As referências de Suassuna
Essas influências incluem contos que envolvem temas como morte, ressurreição e valores religiosos. Em conversa exclusiva com Splash, Zé Salvador, membro da Academia Brasileira de Literatura de Cordel, escritor e especialista no tema, ressalta ainda a crítica social via elementos típicos da cultura popular nordestina.
A primeira delas é "O Cavalo que Defecava Dinheiro", de Leandro Gomes de Barros, o "pai" da literatura de cordel, nascido na Paraíba em 1865. O conto narra um contrato envolvendo a negociação de uma tira de couro, a simulação de uma morte com o sangue de uma galinha e a ressurreição via um instrumento musical —na obra, trata-se de uma viola.
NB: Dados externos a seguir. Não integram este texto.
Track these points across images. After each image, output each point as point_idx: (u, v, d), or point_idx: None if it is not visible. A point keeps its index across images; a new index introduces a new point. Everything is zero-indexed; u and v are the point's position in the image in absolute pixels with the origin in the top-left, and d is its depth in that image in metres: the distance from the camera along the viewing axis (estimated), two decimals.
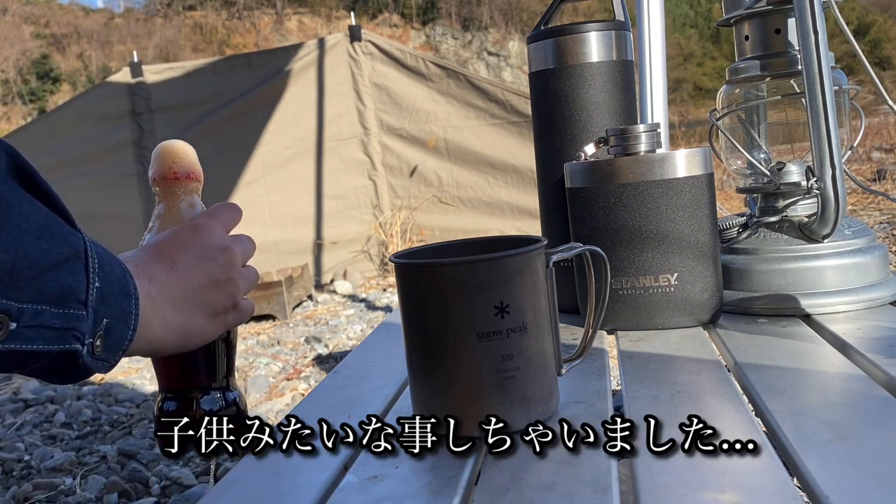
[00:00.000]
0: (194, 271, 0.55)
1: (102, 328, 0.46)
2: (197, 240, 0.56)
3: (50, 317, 0.42)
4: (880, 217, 3.95)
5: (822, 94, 0.72)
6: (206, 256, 0.56)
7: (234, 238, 0.60)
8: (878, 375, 0.57)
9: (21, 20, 23.20)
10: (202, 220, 0.59)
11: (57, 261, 0.42)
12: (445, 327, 0.50)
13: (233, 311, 0.58)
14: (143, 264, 0.52)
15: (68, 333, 0.43)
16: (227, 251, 0.57)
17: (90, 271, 0.44)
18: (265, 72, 4.15)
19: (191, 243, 0.56)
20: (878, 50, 22.89)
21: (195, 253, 0.55)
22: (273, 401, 2.27)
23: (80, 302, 0.44)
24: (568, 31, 0.82)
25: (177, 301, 0.53)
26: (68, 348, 0.44)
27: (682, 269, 0.72)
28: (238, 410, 0.61)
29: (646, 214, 0.72)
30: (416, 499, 0.44)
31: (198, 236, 0.56)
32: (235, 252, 0.58)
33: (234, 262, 0.57)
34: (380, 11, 25.27)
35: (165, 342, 0.52)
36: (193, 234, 0.56)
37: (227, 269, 0.57)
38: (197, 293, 0.55)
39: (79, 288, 0.44)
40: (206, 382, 0.60)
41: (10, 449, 2.01)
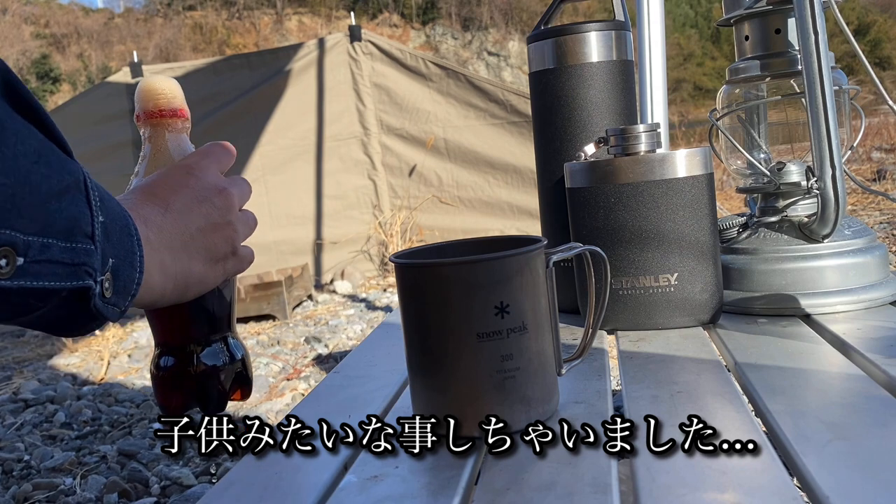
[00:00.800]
0: (191, 214, 0.51)
1: (109, 268, 0.42)
2: (191, 181, 0.52)
3: (59, 251, 0.38)
4: (880, 217, 3.95)
5: (822, 94, 0.72)
6: (202, 198, 0.52)
7: (229, 179, 0.56)
8: (878, 375, 0.57)
9: (21, 20, 23.20)
10: (194, 159, 0.55)
11: (59, 189, 0.38)
12: (445, 327, 0.50)
13: (232, 258, 0.54)
14: (136, 206, 0.48)
15: (80, 269, 0.39)
16: (223, 192, 0.53)
17: (93, 203, 0.41)
18: (265, 72, 4.15)
19: (184, 184, 0.52)
20: (878, 50, 22.89)
21: (190, 194, 0.51)
22: (273, 401, 2.27)
23: (86, 236, 0.40)
24: (568, 31, 0.82)
25: (174, 246, 0.49)
26: (81, 285, 0.40)
27: (682, 269, 0.72)
28: (243, 366, 0.58)
29: (646, 214, 0.72)
30: (416, 499, 0.44)
31: (191, 177, 0.52)
32: (232, 193, 0.54)
33: (232, 204, 0.54)
34: (380, 11, 25.27)
35: (165, 291, 0.48)
36: (187, 175, 0.52)
37: (224, 212, 0.53)
38: (195, 237, 0.51)
39: (84, 220, 0.40)
40: (206, 335, 0.57)
41: (10, 449, 2.01)
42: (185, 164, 0.54)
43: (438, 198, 4.15)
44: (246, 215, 0.57)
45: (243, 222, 0.56)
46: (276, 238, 4.03)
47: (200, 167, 0.54)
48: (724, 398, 0.55)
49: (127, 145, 4.02)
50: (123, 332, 3.49)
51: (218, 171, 0.55)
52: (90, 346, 3.25)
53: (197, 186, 0.52)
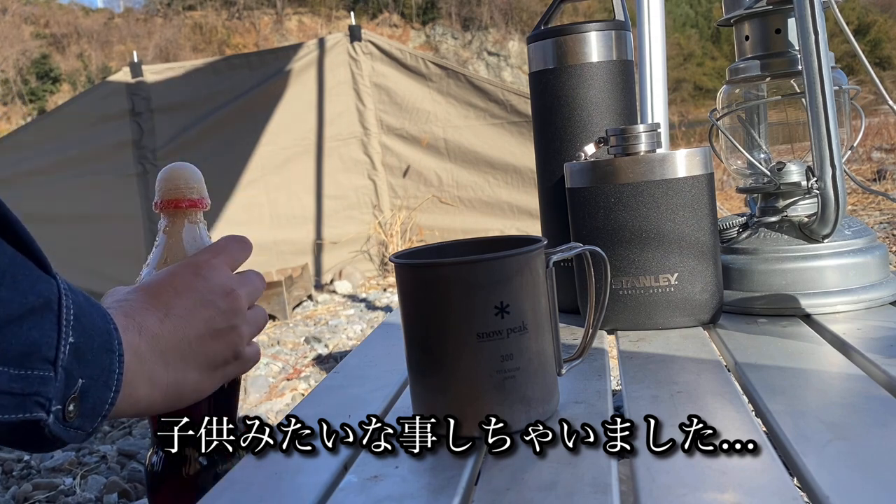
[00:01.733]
0: (192, 320, 0.49)
1: (77, 390, 0.40)
2: (198, 282, 0.50)
3: (7, 379, 0.36)
4: (880, 217, 3.95)
5: (823, 94, 0.72)
6: (207, 302, 0.50)
7: (239, 278, 0.54)
8: (878, 375, 0.57)
9: (21, 20, 23.20)
10: (205, 257, 0.53)
11: (20, 312, 0.37)
12: (445, 327, 0.50)
13: (234, 363, 0.53)
14: (135, 312, 0.47)
15: (29, 400, 0.37)
16: (230, 295, 0.51)
17: (63, 324, 0.39)
18: (265, 72, 4.15)
19: (190, 286, 0.50)
20: (878, 50, 22.89)
21: (194, 298, 0.50)
22: (273, 401, 2.27)
23: (47, 361, 0.38)
24: (568, 31, 0.82)
25: (169, 355, 0.47)
26: (29, 417, 0.38)
27: (682, 269, 0.72)
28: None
29: (646, 214, 0.72)
30: (416, 499, 0.44)
31: (199, 278, 0.51)
32: (240, 296, 0.52)
33: (239, 307, 0.52)
34: (380, 11, 25.28)
35: (153, 403, 0.47)
36: (194, 276, 0.51)
37: (229, 317, 0.51)
38: (193, 345, 0.49)
39: (46, 344, 0.38)
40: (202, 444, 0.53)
41: (9, 449, 2.01)
42: (195, 263, 0.52)
43: (438, 198, 4.15)
44: (255, 313, 0.55)
45: (250, 322, 0.54)
46: (276, 238, 4.03)
47: (210, 266, 0.52)
48: (724, 398, 0.55)
49: (127, 145, 4.02)
50: None
51: (229, 270, 0.53)
52: None
53: (203, 289, 0.50)
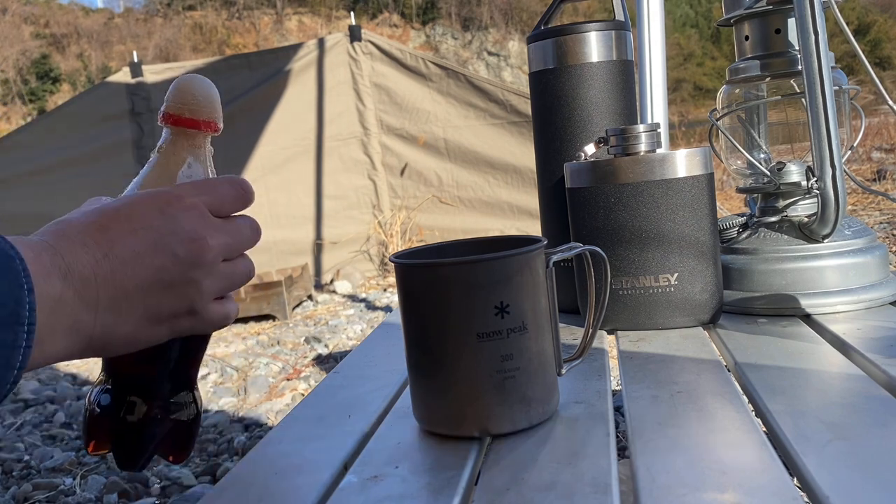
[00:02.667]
0: (137, 266, 0.43)
1: None
2: (159, 221, 0.44)
3: None
4: (880, 217, 3.95)
5: (823, 94, 0.72)
6: (162, 246, 0.44)
7: (217, 225, 0.47)
8: (878, 375, 0.57)
9: (21, 20, 23.20)
10: (181, 192, 0.47)
11: None
12: (445, 327, 0.50)
13: (187, 317, 0.47)
14: (66, 249, 0.41)
15: None
16: (195, 243, 0.45)
17: None
18: (265, 72, 4.15)
19: (147, 225, 0.44)
20: (878, 50, 22.89)
21: (147, 239, 0.44)
22: (273, 401, 2.27)
23: None
24: (568, 31, 0.82)
25: (101, 301, 0.42)
26: None
27: (682, 269, 0.72)
28: (185, 430, 0.51)
29: (646, 214, 0.72)
30: (416, 499, 0.44)
31: (163, 216, 0.45)
32: (207, 246, 0.46)
33: (201, 258, 0.45)
34: (380, 11, 25.27)
35: (72, 352, 0.42)
36: (157, 213, 0.45)
37: (185, 268, 0.45)
38: (131, 294, 0.43)
39: None
40: (145, 388, 0.49)
41: (9, 449, 2.01)
42: (165, 197, 0.46)
43: (438, 198, 4.15)
44: (233, 267, 0.49)
45: (220, 276, 0.47)
46: (275, 238, 4.03)
47: (181, 204, 0.46)
48: (724, 398, 0.55)
49: (127, 145, 4.02)
50: None
51: (205, 214, 0.47)
52: None
53: (163, 230, 0.44)
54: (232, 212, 0.49)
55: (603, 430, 0.50)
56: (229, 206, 0.49)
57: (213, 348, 3.02)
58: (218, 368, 2.69)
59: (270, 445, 0.56)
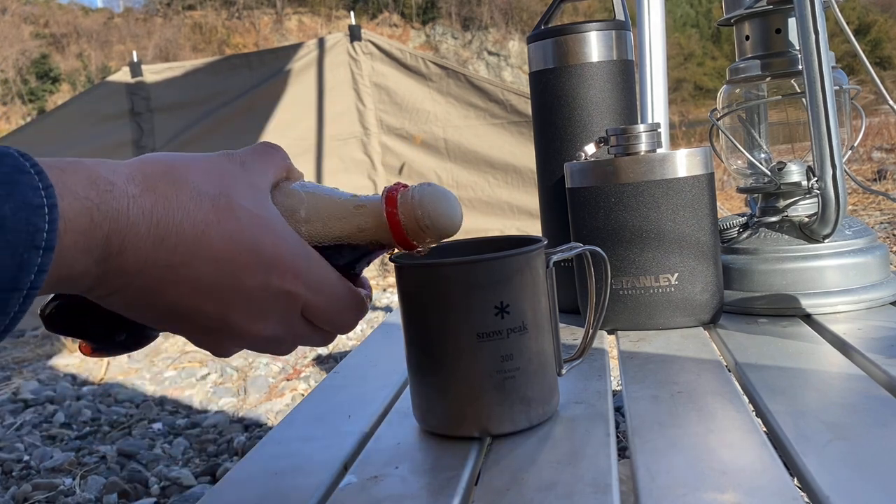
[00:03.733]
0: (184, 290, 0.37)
1: None
2: (252, 280, 0.39)
3: None
4: (881, 217, 3.95)
5: (823, 93, 0.72)
6: (221, 300, 0.38)
7: (290, 319, 0.41)
8: (878, 375, 0.57)
9: (20, 20, 23.20)
10: (303, 277, 0.40)
11: None
12: (445, 327, 0.50)
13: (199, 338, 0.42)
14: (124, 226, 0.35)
15: None
16: (251, 323, 0.40)
17: None
18: (265, 71, 4.15)
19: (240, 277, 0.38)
20: (878, 49, 22.88)
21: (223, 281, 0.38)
22: (273, 401, 2.26)
23: None
24: (568, 31, 0.82)
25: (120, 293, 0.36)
26: None
27: (682, 269, 0.72)
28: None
29: (646, 214, 0.72)
30: (416, 499, 0.44)
31: (259, 279, 0.39)
32: (259, 333, 0.41)
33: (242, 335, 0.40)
34: (380, 11, 25.26)
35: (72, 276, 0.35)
36: (259, 273, 0.39)
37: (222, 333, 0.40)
38: (158, 311, 0.38)
39: None
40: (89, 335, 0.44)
41: (9, 449, 2.01)
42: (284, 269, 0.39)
43: None
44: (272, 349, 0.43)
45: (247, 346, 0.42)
46: None
47: (281, 285, 0.39)
48: (725, 398, 0.54)
49: (127, 145, 4.02)
50: None
51: (292, 313, 0.41)
52: None
53: (243, 291, 0.38)
54: (320, 325, 0.44)
55: (603, 431, 0.50)
56: (322, 322, 0.43)
57: None
58: (218, 368, 2.69)
59: (270, 445, 0.56)
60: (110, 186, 0.35)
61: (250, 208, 0.39)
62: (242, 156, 0.42)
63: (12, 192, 0.31)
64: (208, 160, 0.40)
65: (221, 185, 0.39)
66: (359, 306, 0.45)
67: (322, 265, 0.43)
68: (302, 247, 0.42)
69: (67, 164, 0.34)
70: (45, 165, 0.33)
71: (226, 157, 0.41)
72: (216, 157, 0.41)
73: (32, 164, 0.32)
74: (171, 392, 2.49)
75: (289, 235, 0.41)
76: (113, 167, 0.36)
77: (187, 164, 0.39)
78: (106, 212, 0.34)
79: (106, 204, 0.34)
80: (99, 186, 0.34)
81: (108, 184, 0.35)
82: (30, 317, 0.34)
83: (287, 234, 0.41)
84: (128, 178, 0.36)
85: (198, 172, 0.39)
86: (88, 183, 0.34)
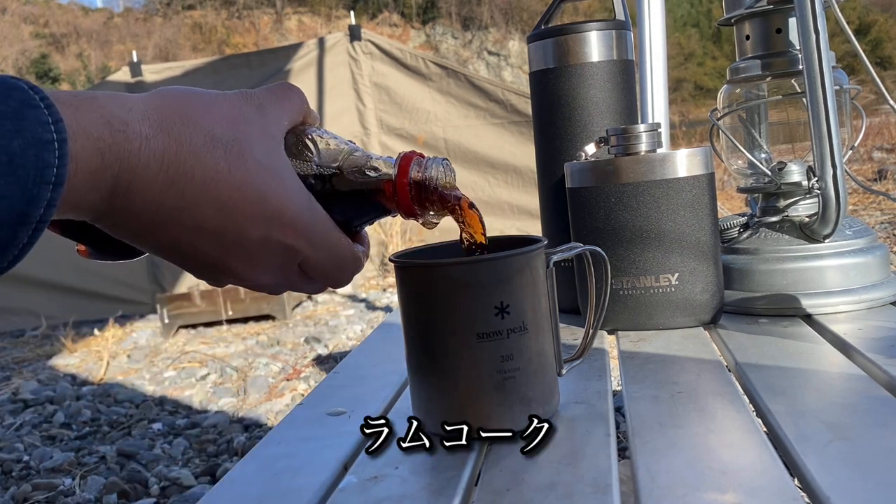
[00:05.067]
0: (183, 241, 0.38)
1: None
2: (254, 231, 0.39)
3: None
4: (881, 217, 3.95)
5: (823, 93, 0.72)
6: (222, 246, 0.39)
7: (287, 271, 0.42)
8: (878, 376, 0.57)
9: (20, 20, 23.20)
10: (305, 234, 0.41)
11: None
12: (445, 327, 0.50)
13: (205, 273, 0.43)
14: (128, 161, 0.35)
15: None
16: (249, 269, 0.41)
17: None
18: (265, 71, 4.15)
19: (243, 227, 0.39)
20: (878, 49, 22.87)
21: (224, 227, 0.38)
22: (272, 401, 2.26)
23: None
24: (568, 31, 0.82)
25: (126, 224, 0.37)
26: None
27: (682, 269, 0.72)
28: None
29: (646, 214, 0.72)
30: (416, 499, 0.44)
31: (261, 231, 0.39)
32: (256, 281, 0.42)
33: (240, 279, 0.41)
34: (380, 11, 25.26)
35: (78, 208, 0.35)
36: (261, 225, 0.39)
37: (219, 272, 0.41)
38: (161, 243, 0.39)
39: None
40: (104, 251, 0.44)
41: (9, 449, 2.01)
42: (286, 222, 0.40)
43: None
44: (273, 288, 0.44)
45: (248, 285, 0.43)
46: None
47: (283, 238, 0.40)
48: (725, 398, 0.54)
49: None
50: (123, 333, 3.49)
51: (291, 264, 0.42)
52: (89, 347, 3.25)
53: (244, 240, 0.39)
54: (315, 279, 0.44)
55: (603, 431, 0.50)
56: (318, 277, 0.44)
57: (212, 348, 3.02)
58: (218, 369, 2.69)
59: (270, 445, 0.56)
60: (124, 126, 0.35)
61: (261, 159, 0.39)
62: (260, 97, 0.42)
63: (21, 127, 0.31)
64: (227, 101, 0.40)
65: (236, 130, 0.39)
66: (356, 264, 0.45)
67: (325, 222, 0.43)
68: (307, 201, 0.42)
69: (82, 101, 0.34)
70: (58, 100, 0.33)
71: (244, 98, 0.41)
72: (234, 97, 0.41)
73: (42, 97, 0.32)
74: (171, 392, 2.49)
75: (296, 188, 0.41)
76: (129, 104, 0.36)
77: (205, 105, 0.39)
78: (117, 153, 0.35)
79: (118, 145, 0.35)
80: (112, 126, 0.35)
81: (121, 123, 0.35)
82: (30, 317, 0.34)
83: (294, 187, 0.41)
84: (142, 116, 0.36)
85: (213, 116, 0.39)
86: (102, 122, 0.34)
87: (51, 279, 3.68)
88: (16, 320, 3.73)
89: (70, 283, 3.72)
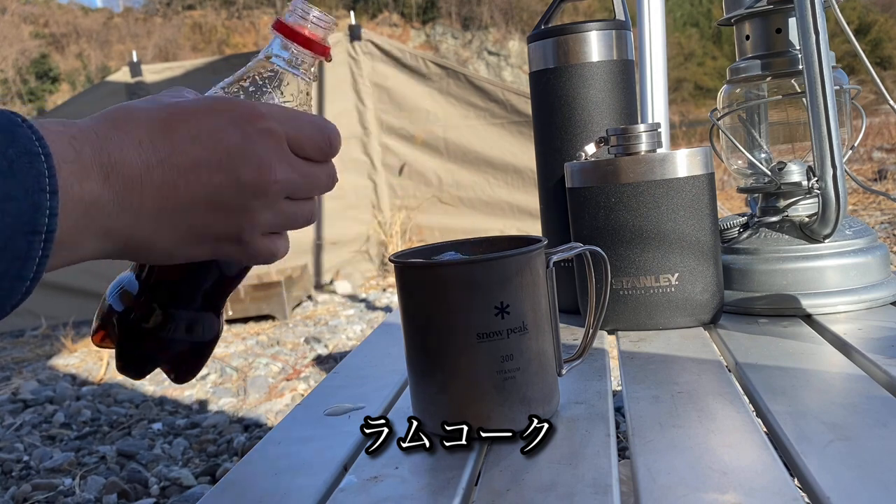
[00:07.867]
0: (192, 180, 0.39)
1: None
2: (230, 137, 0.40)
3: None
4: (881, 217, 3.95)
5: (823, 93, 0.72)
6: (226, 166, 0.40)
7: (290, 159, 0.43)
8: (878, 376, 0.57)
9: (20, 20, 23.20)
10: (266, 112, 0.42)
11: None
12: (445, 327, 0.50)
13: (233, 244, 0.43)
14: (117, 144, 0.37)
15: None
16: (262, 170, 0.41)
17: None
18: None
19: (217, 137, 0.40)
20: (878, 49, 22.87)
21: (212, 154, 0.40)
22: (272, 401, 2.26)
23: None
24: (568, 31, 0.82)
25: (143, 210, 0.38)
26: None
27: (682, 269, 0.72)
28: (190, 351, 0.48)
29: (646, 214, 0.72)
30: (416, 499, 0.44)
31: (236, 132, 0.41)
32: (275, 177, 0.41)
33: (264, 188, 0.41)
34: (379, 11, 25.26)
35: (101, 254, 0.39)
36: (233, 127, 0.41)
37: (245, 195, 0.41)
38: (178, 209, 0.40)
39: None
40: (168, 304, 0.46)
41: (9, 449, 2.01)
42: (247, 111, 0.41)
43: (438, 198, 4.14)
44: (296, 208, 0.44)
45: (279, 213, 0.43)
46: None
47: (260, 127, 0.41)
48: (725, 398, 0.54)
49: None
50: None
51: (283, 144, 0.42)
52: (89, 347, 3.25)
53: (232, 147, 0.40)
54: (311, 156, 0.45)
55: (603, 431, 0.50)
56: (310, 149, 0.44)
57: None
58: (217, 369, 2.69)
59: (270, 445, 0.56)
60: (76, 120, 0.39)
61: (214, 97, 0.45)
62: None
63: (13, 139, 0.33)
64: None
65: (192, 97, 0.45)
66: (330, 127, 0.46)
67: (288, 107, 0.47)
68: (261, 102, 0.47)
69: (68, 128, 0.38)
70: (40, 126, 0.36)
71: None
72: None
73: (22, 118, 0.35)
74: (171, 392, 2.49)
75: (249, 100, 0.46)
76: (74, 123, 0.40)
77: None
78: (83, 130, 0.38)
79: (78, 126, 0.38)
80: (66, 121, 0.38)
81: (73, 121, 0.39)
82: (30, 317, 0.35)
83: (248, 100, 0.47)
84: (93, 118, 0.40)
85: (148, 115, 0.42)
86: (57, 122, 0.37)
87: (51, 279, 3.68)
88: (16, 320, 3.73)
89: (70, 283, 3.72)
No filme, Chicó (Selton Mello) "ressuscita" João Grilo (Matheus Nachtergaele) com uma gaita.
Outra obra de Barros que influenciou Suassuna foi "O Testamento do Cachorro", que abordou uma questão religiosa. No conto, tal qual no filme, personagens ricos se empenham em oferecer um enterro ao animal de estimação da família, além de dividir os bens entre os familiares.
"O Castigo da Soberba", de Silvino Pirauá de Lima, também foi fonte de inspiração para o sucesso de Suassuna. A obra retrata um cidadão acusado de enganar pessoas em seu julgamento divino, sendo, como João Grilo, ressuscitado após apelar para Nossa Senhora, respondendo às acusações do diabo.
Quanto à relação entre a obra de Suassuna e "O Auto da Barca do Inferno", Zé Salvador explica que a única semelhança entre as duas é o nome. "Em momento nenhum, Suassuna se refere a uma longa viagem após a morte. Quando João Grilo morre, ele chega ao céu de maneira rápida. Já Gil Vicente tem uma história na linha de Dante Alighieri, com um grande deslocamento pós-morte."
'Oração' de João Grilo
Valha-me Nossa Senhora, Mãe de Deus de Nazaré!
A vaca mansa dá leite, a braba dá quando quer.
A mansa dá sossegada, a braba levanta o pé.
Já fui barco, fui navio, agora sou escaler.
Já fui menino, fui homem, só me falta ser mulher.
Valha-me Nossa Senhora, Mãe de Deus de Nazaré!
A oração de João Grilo, cujos versos se tornaram conhecidos após o primeiro "O Auto da Compadecida, tem raízes profundas na literatura de cordel. As frases, recitadas por João Grilo momentos antes da aparição de Nossa Senhora (Fernanda Montenegro), que o defende das acusações do diabo (Luís Mello), trata-se de um verso de Canário Pardo, poeta popular nordestino, segundo o artigo científico "Valha-me Nossa Senhora! - A devoção Religiosa Apresentada no Filme O Auto da Compadecida", de Marcelo Pires de Oliveira e Milena de Menezes Nascimento, publicado na Revista Internacional de Folkcomunicação, da Universidade Estadual de Ponta Grossa (PR).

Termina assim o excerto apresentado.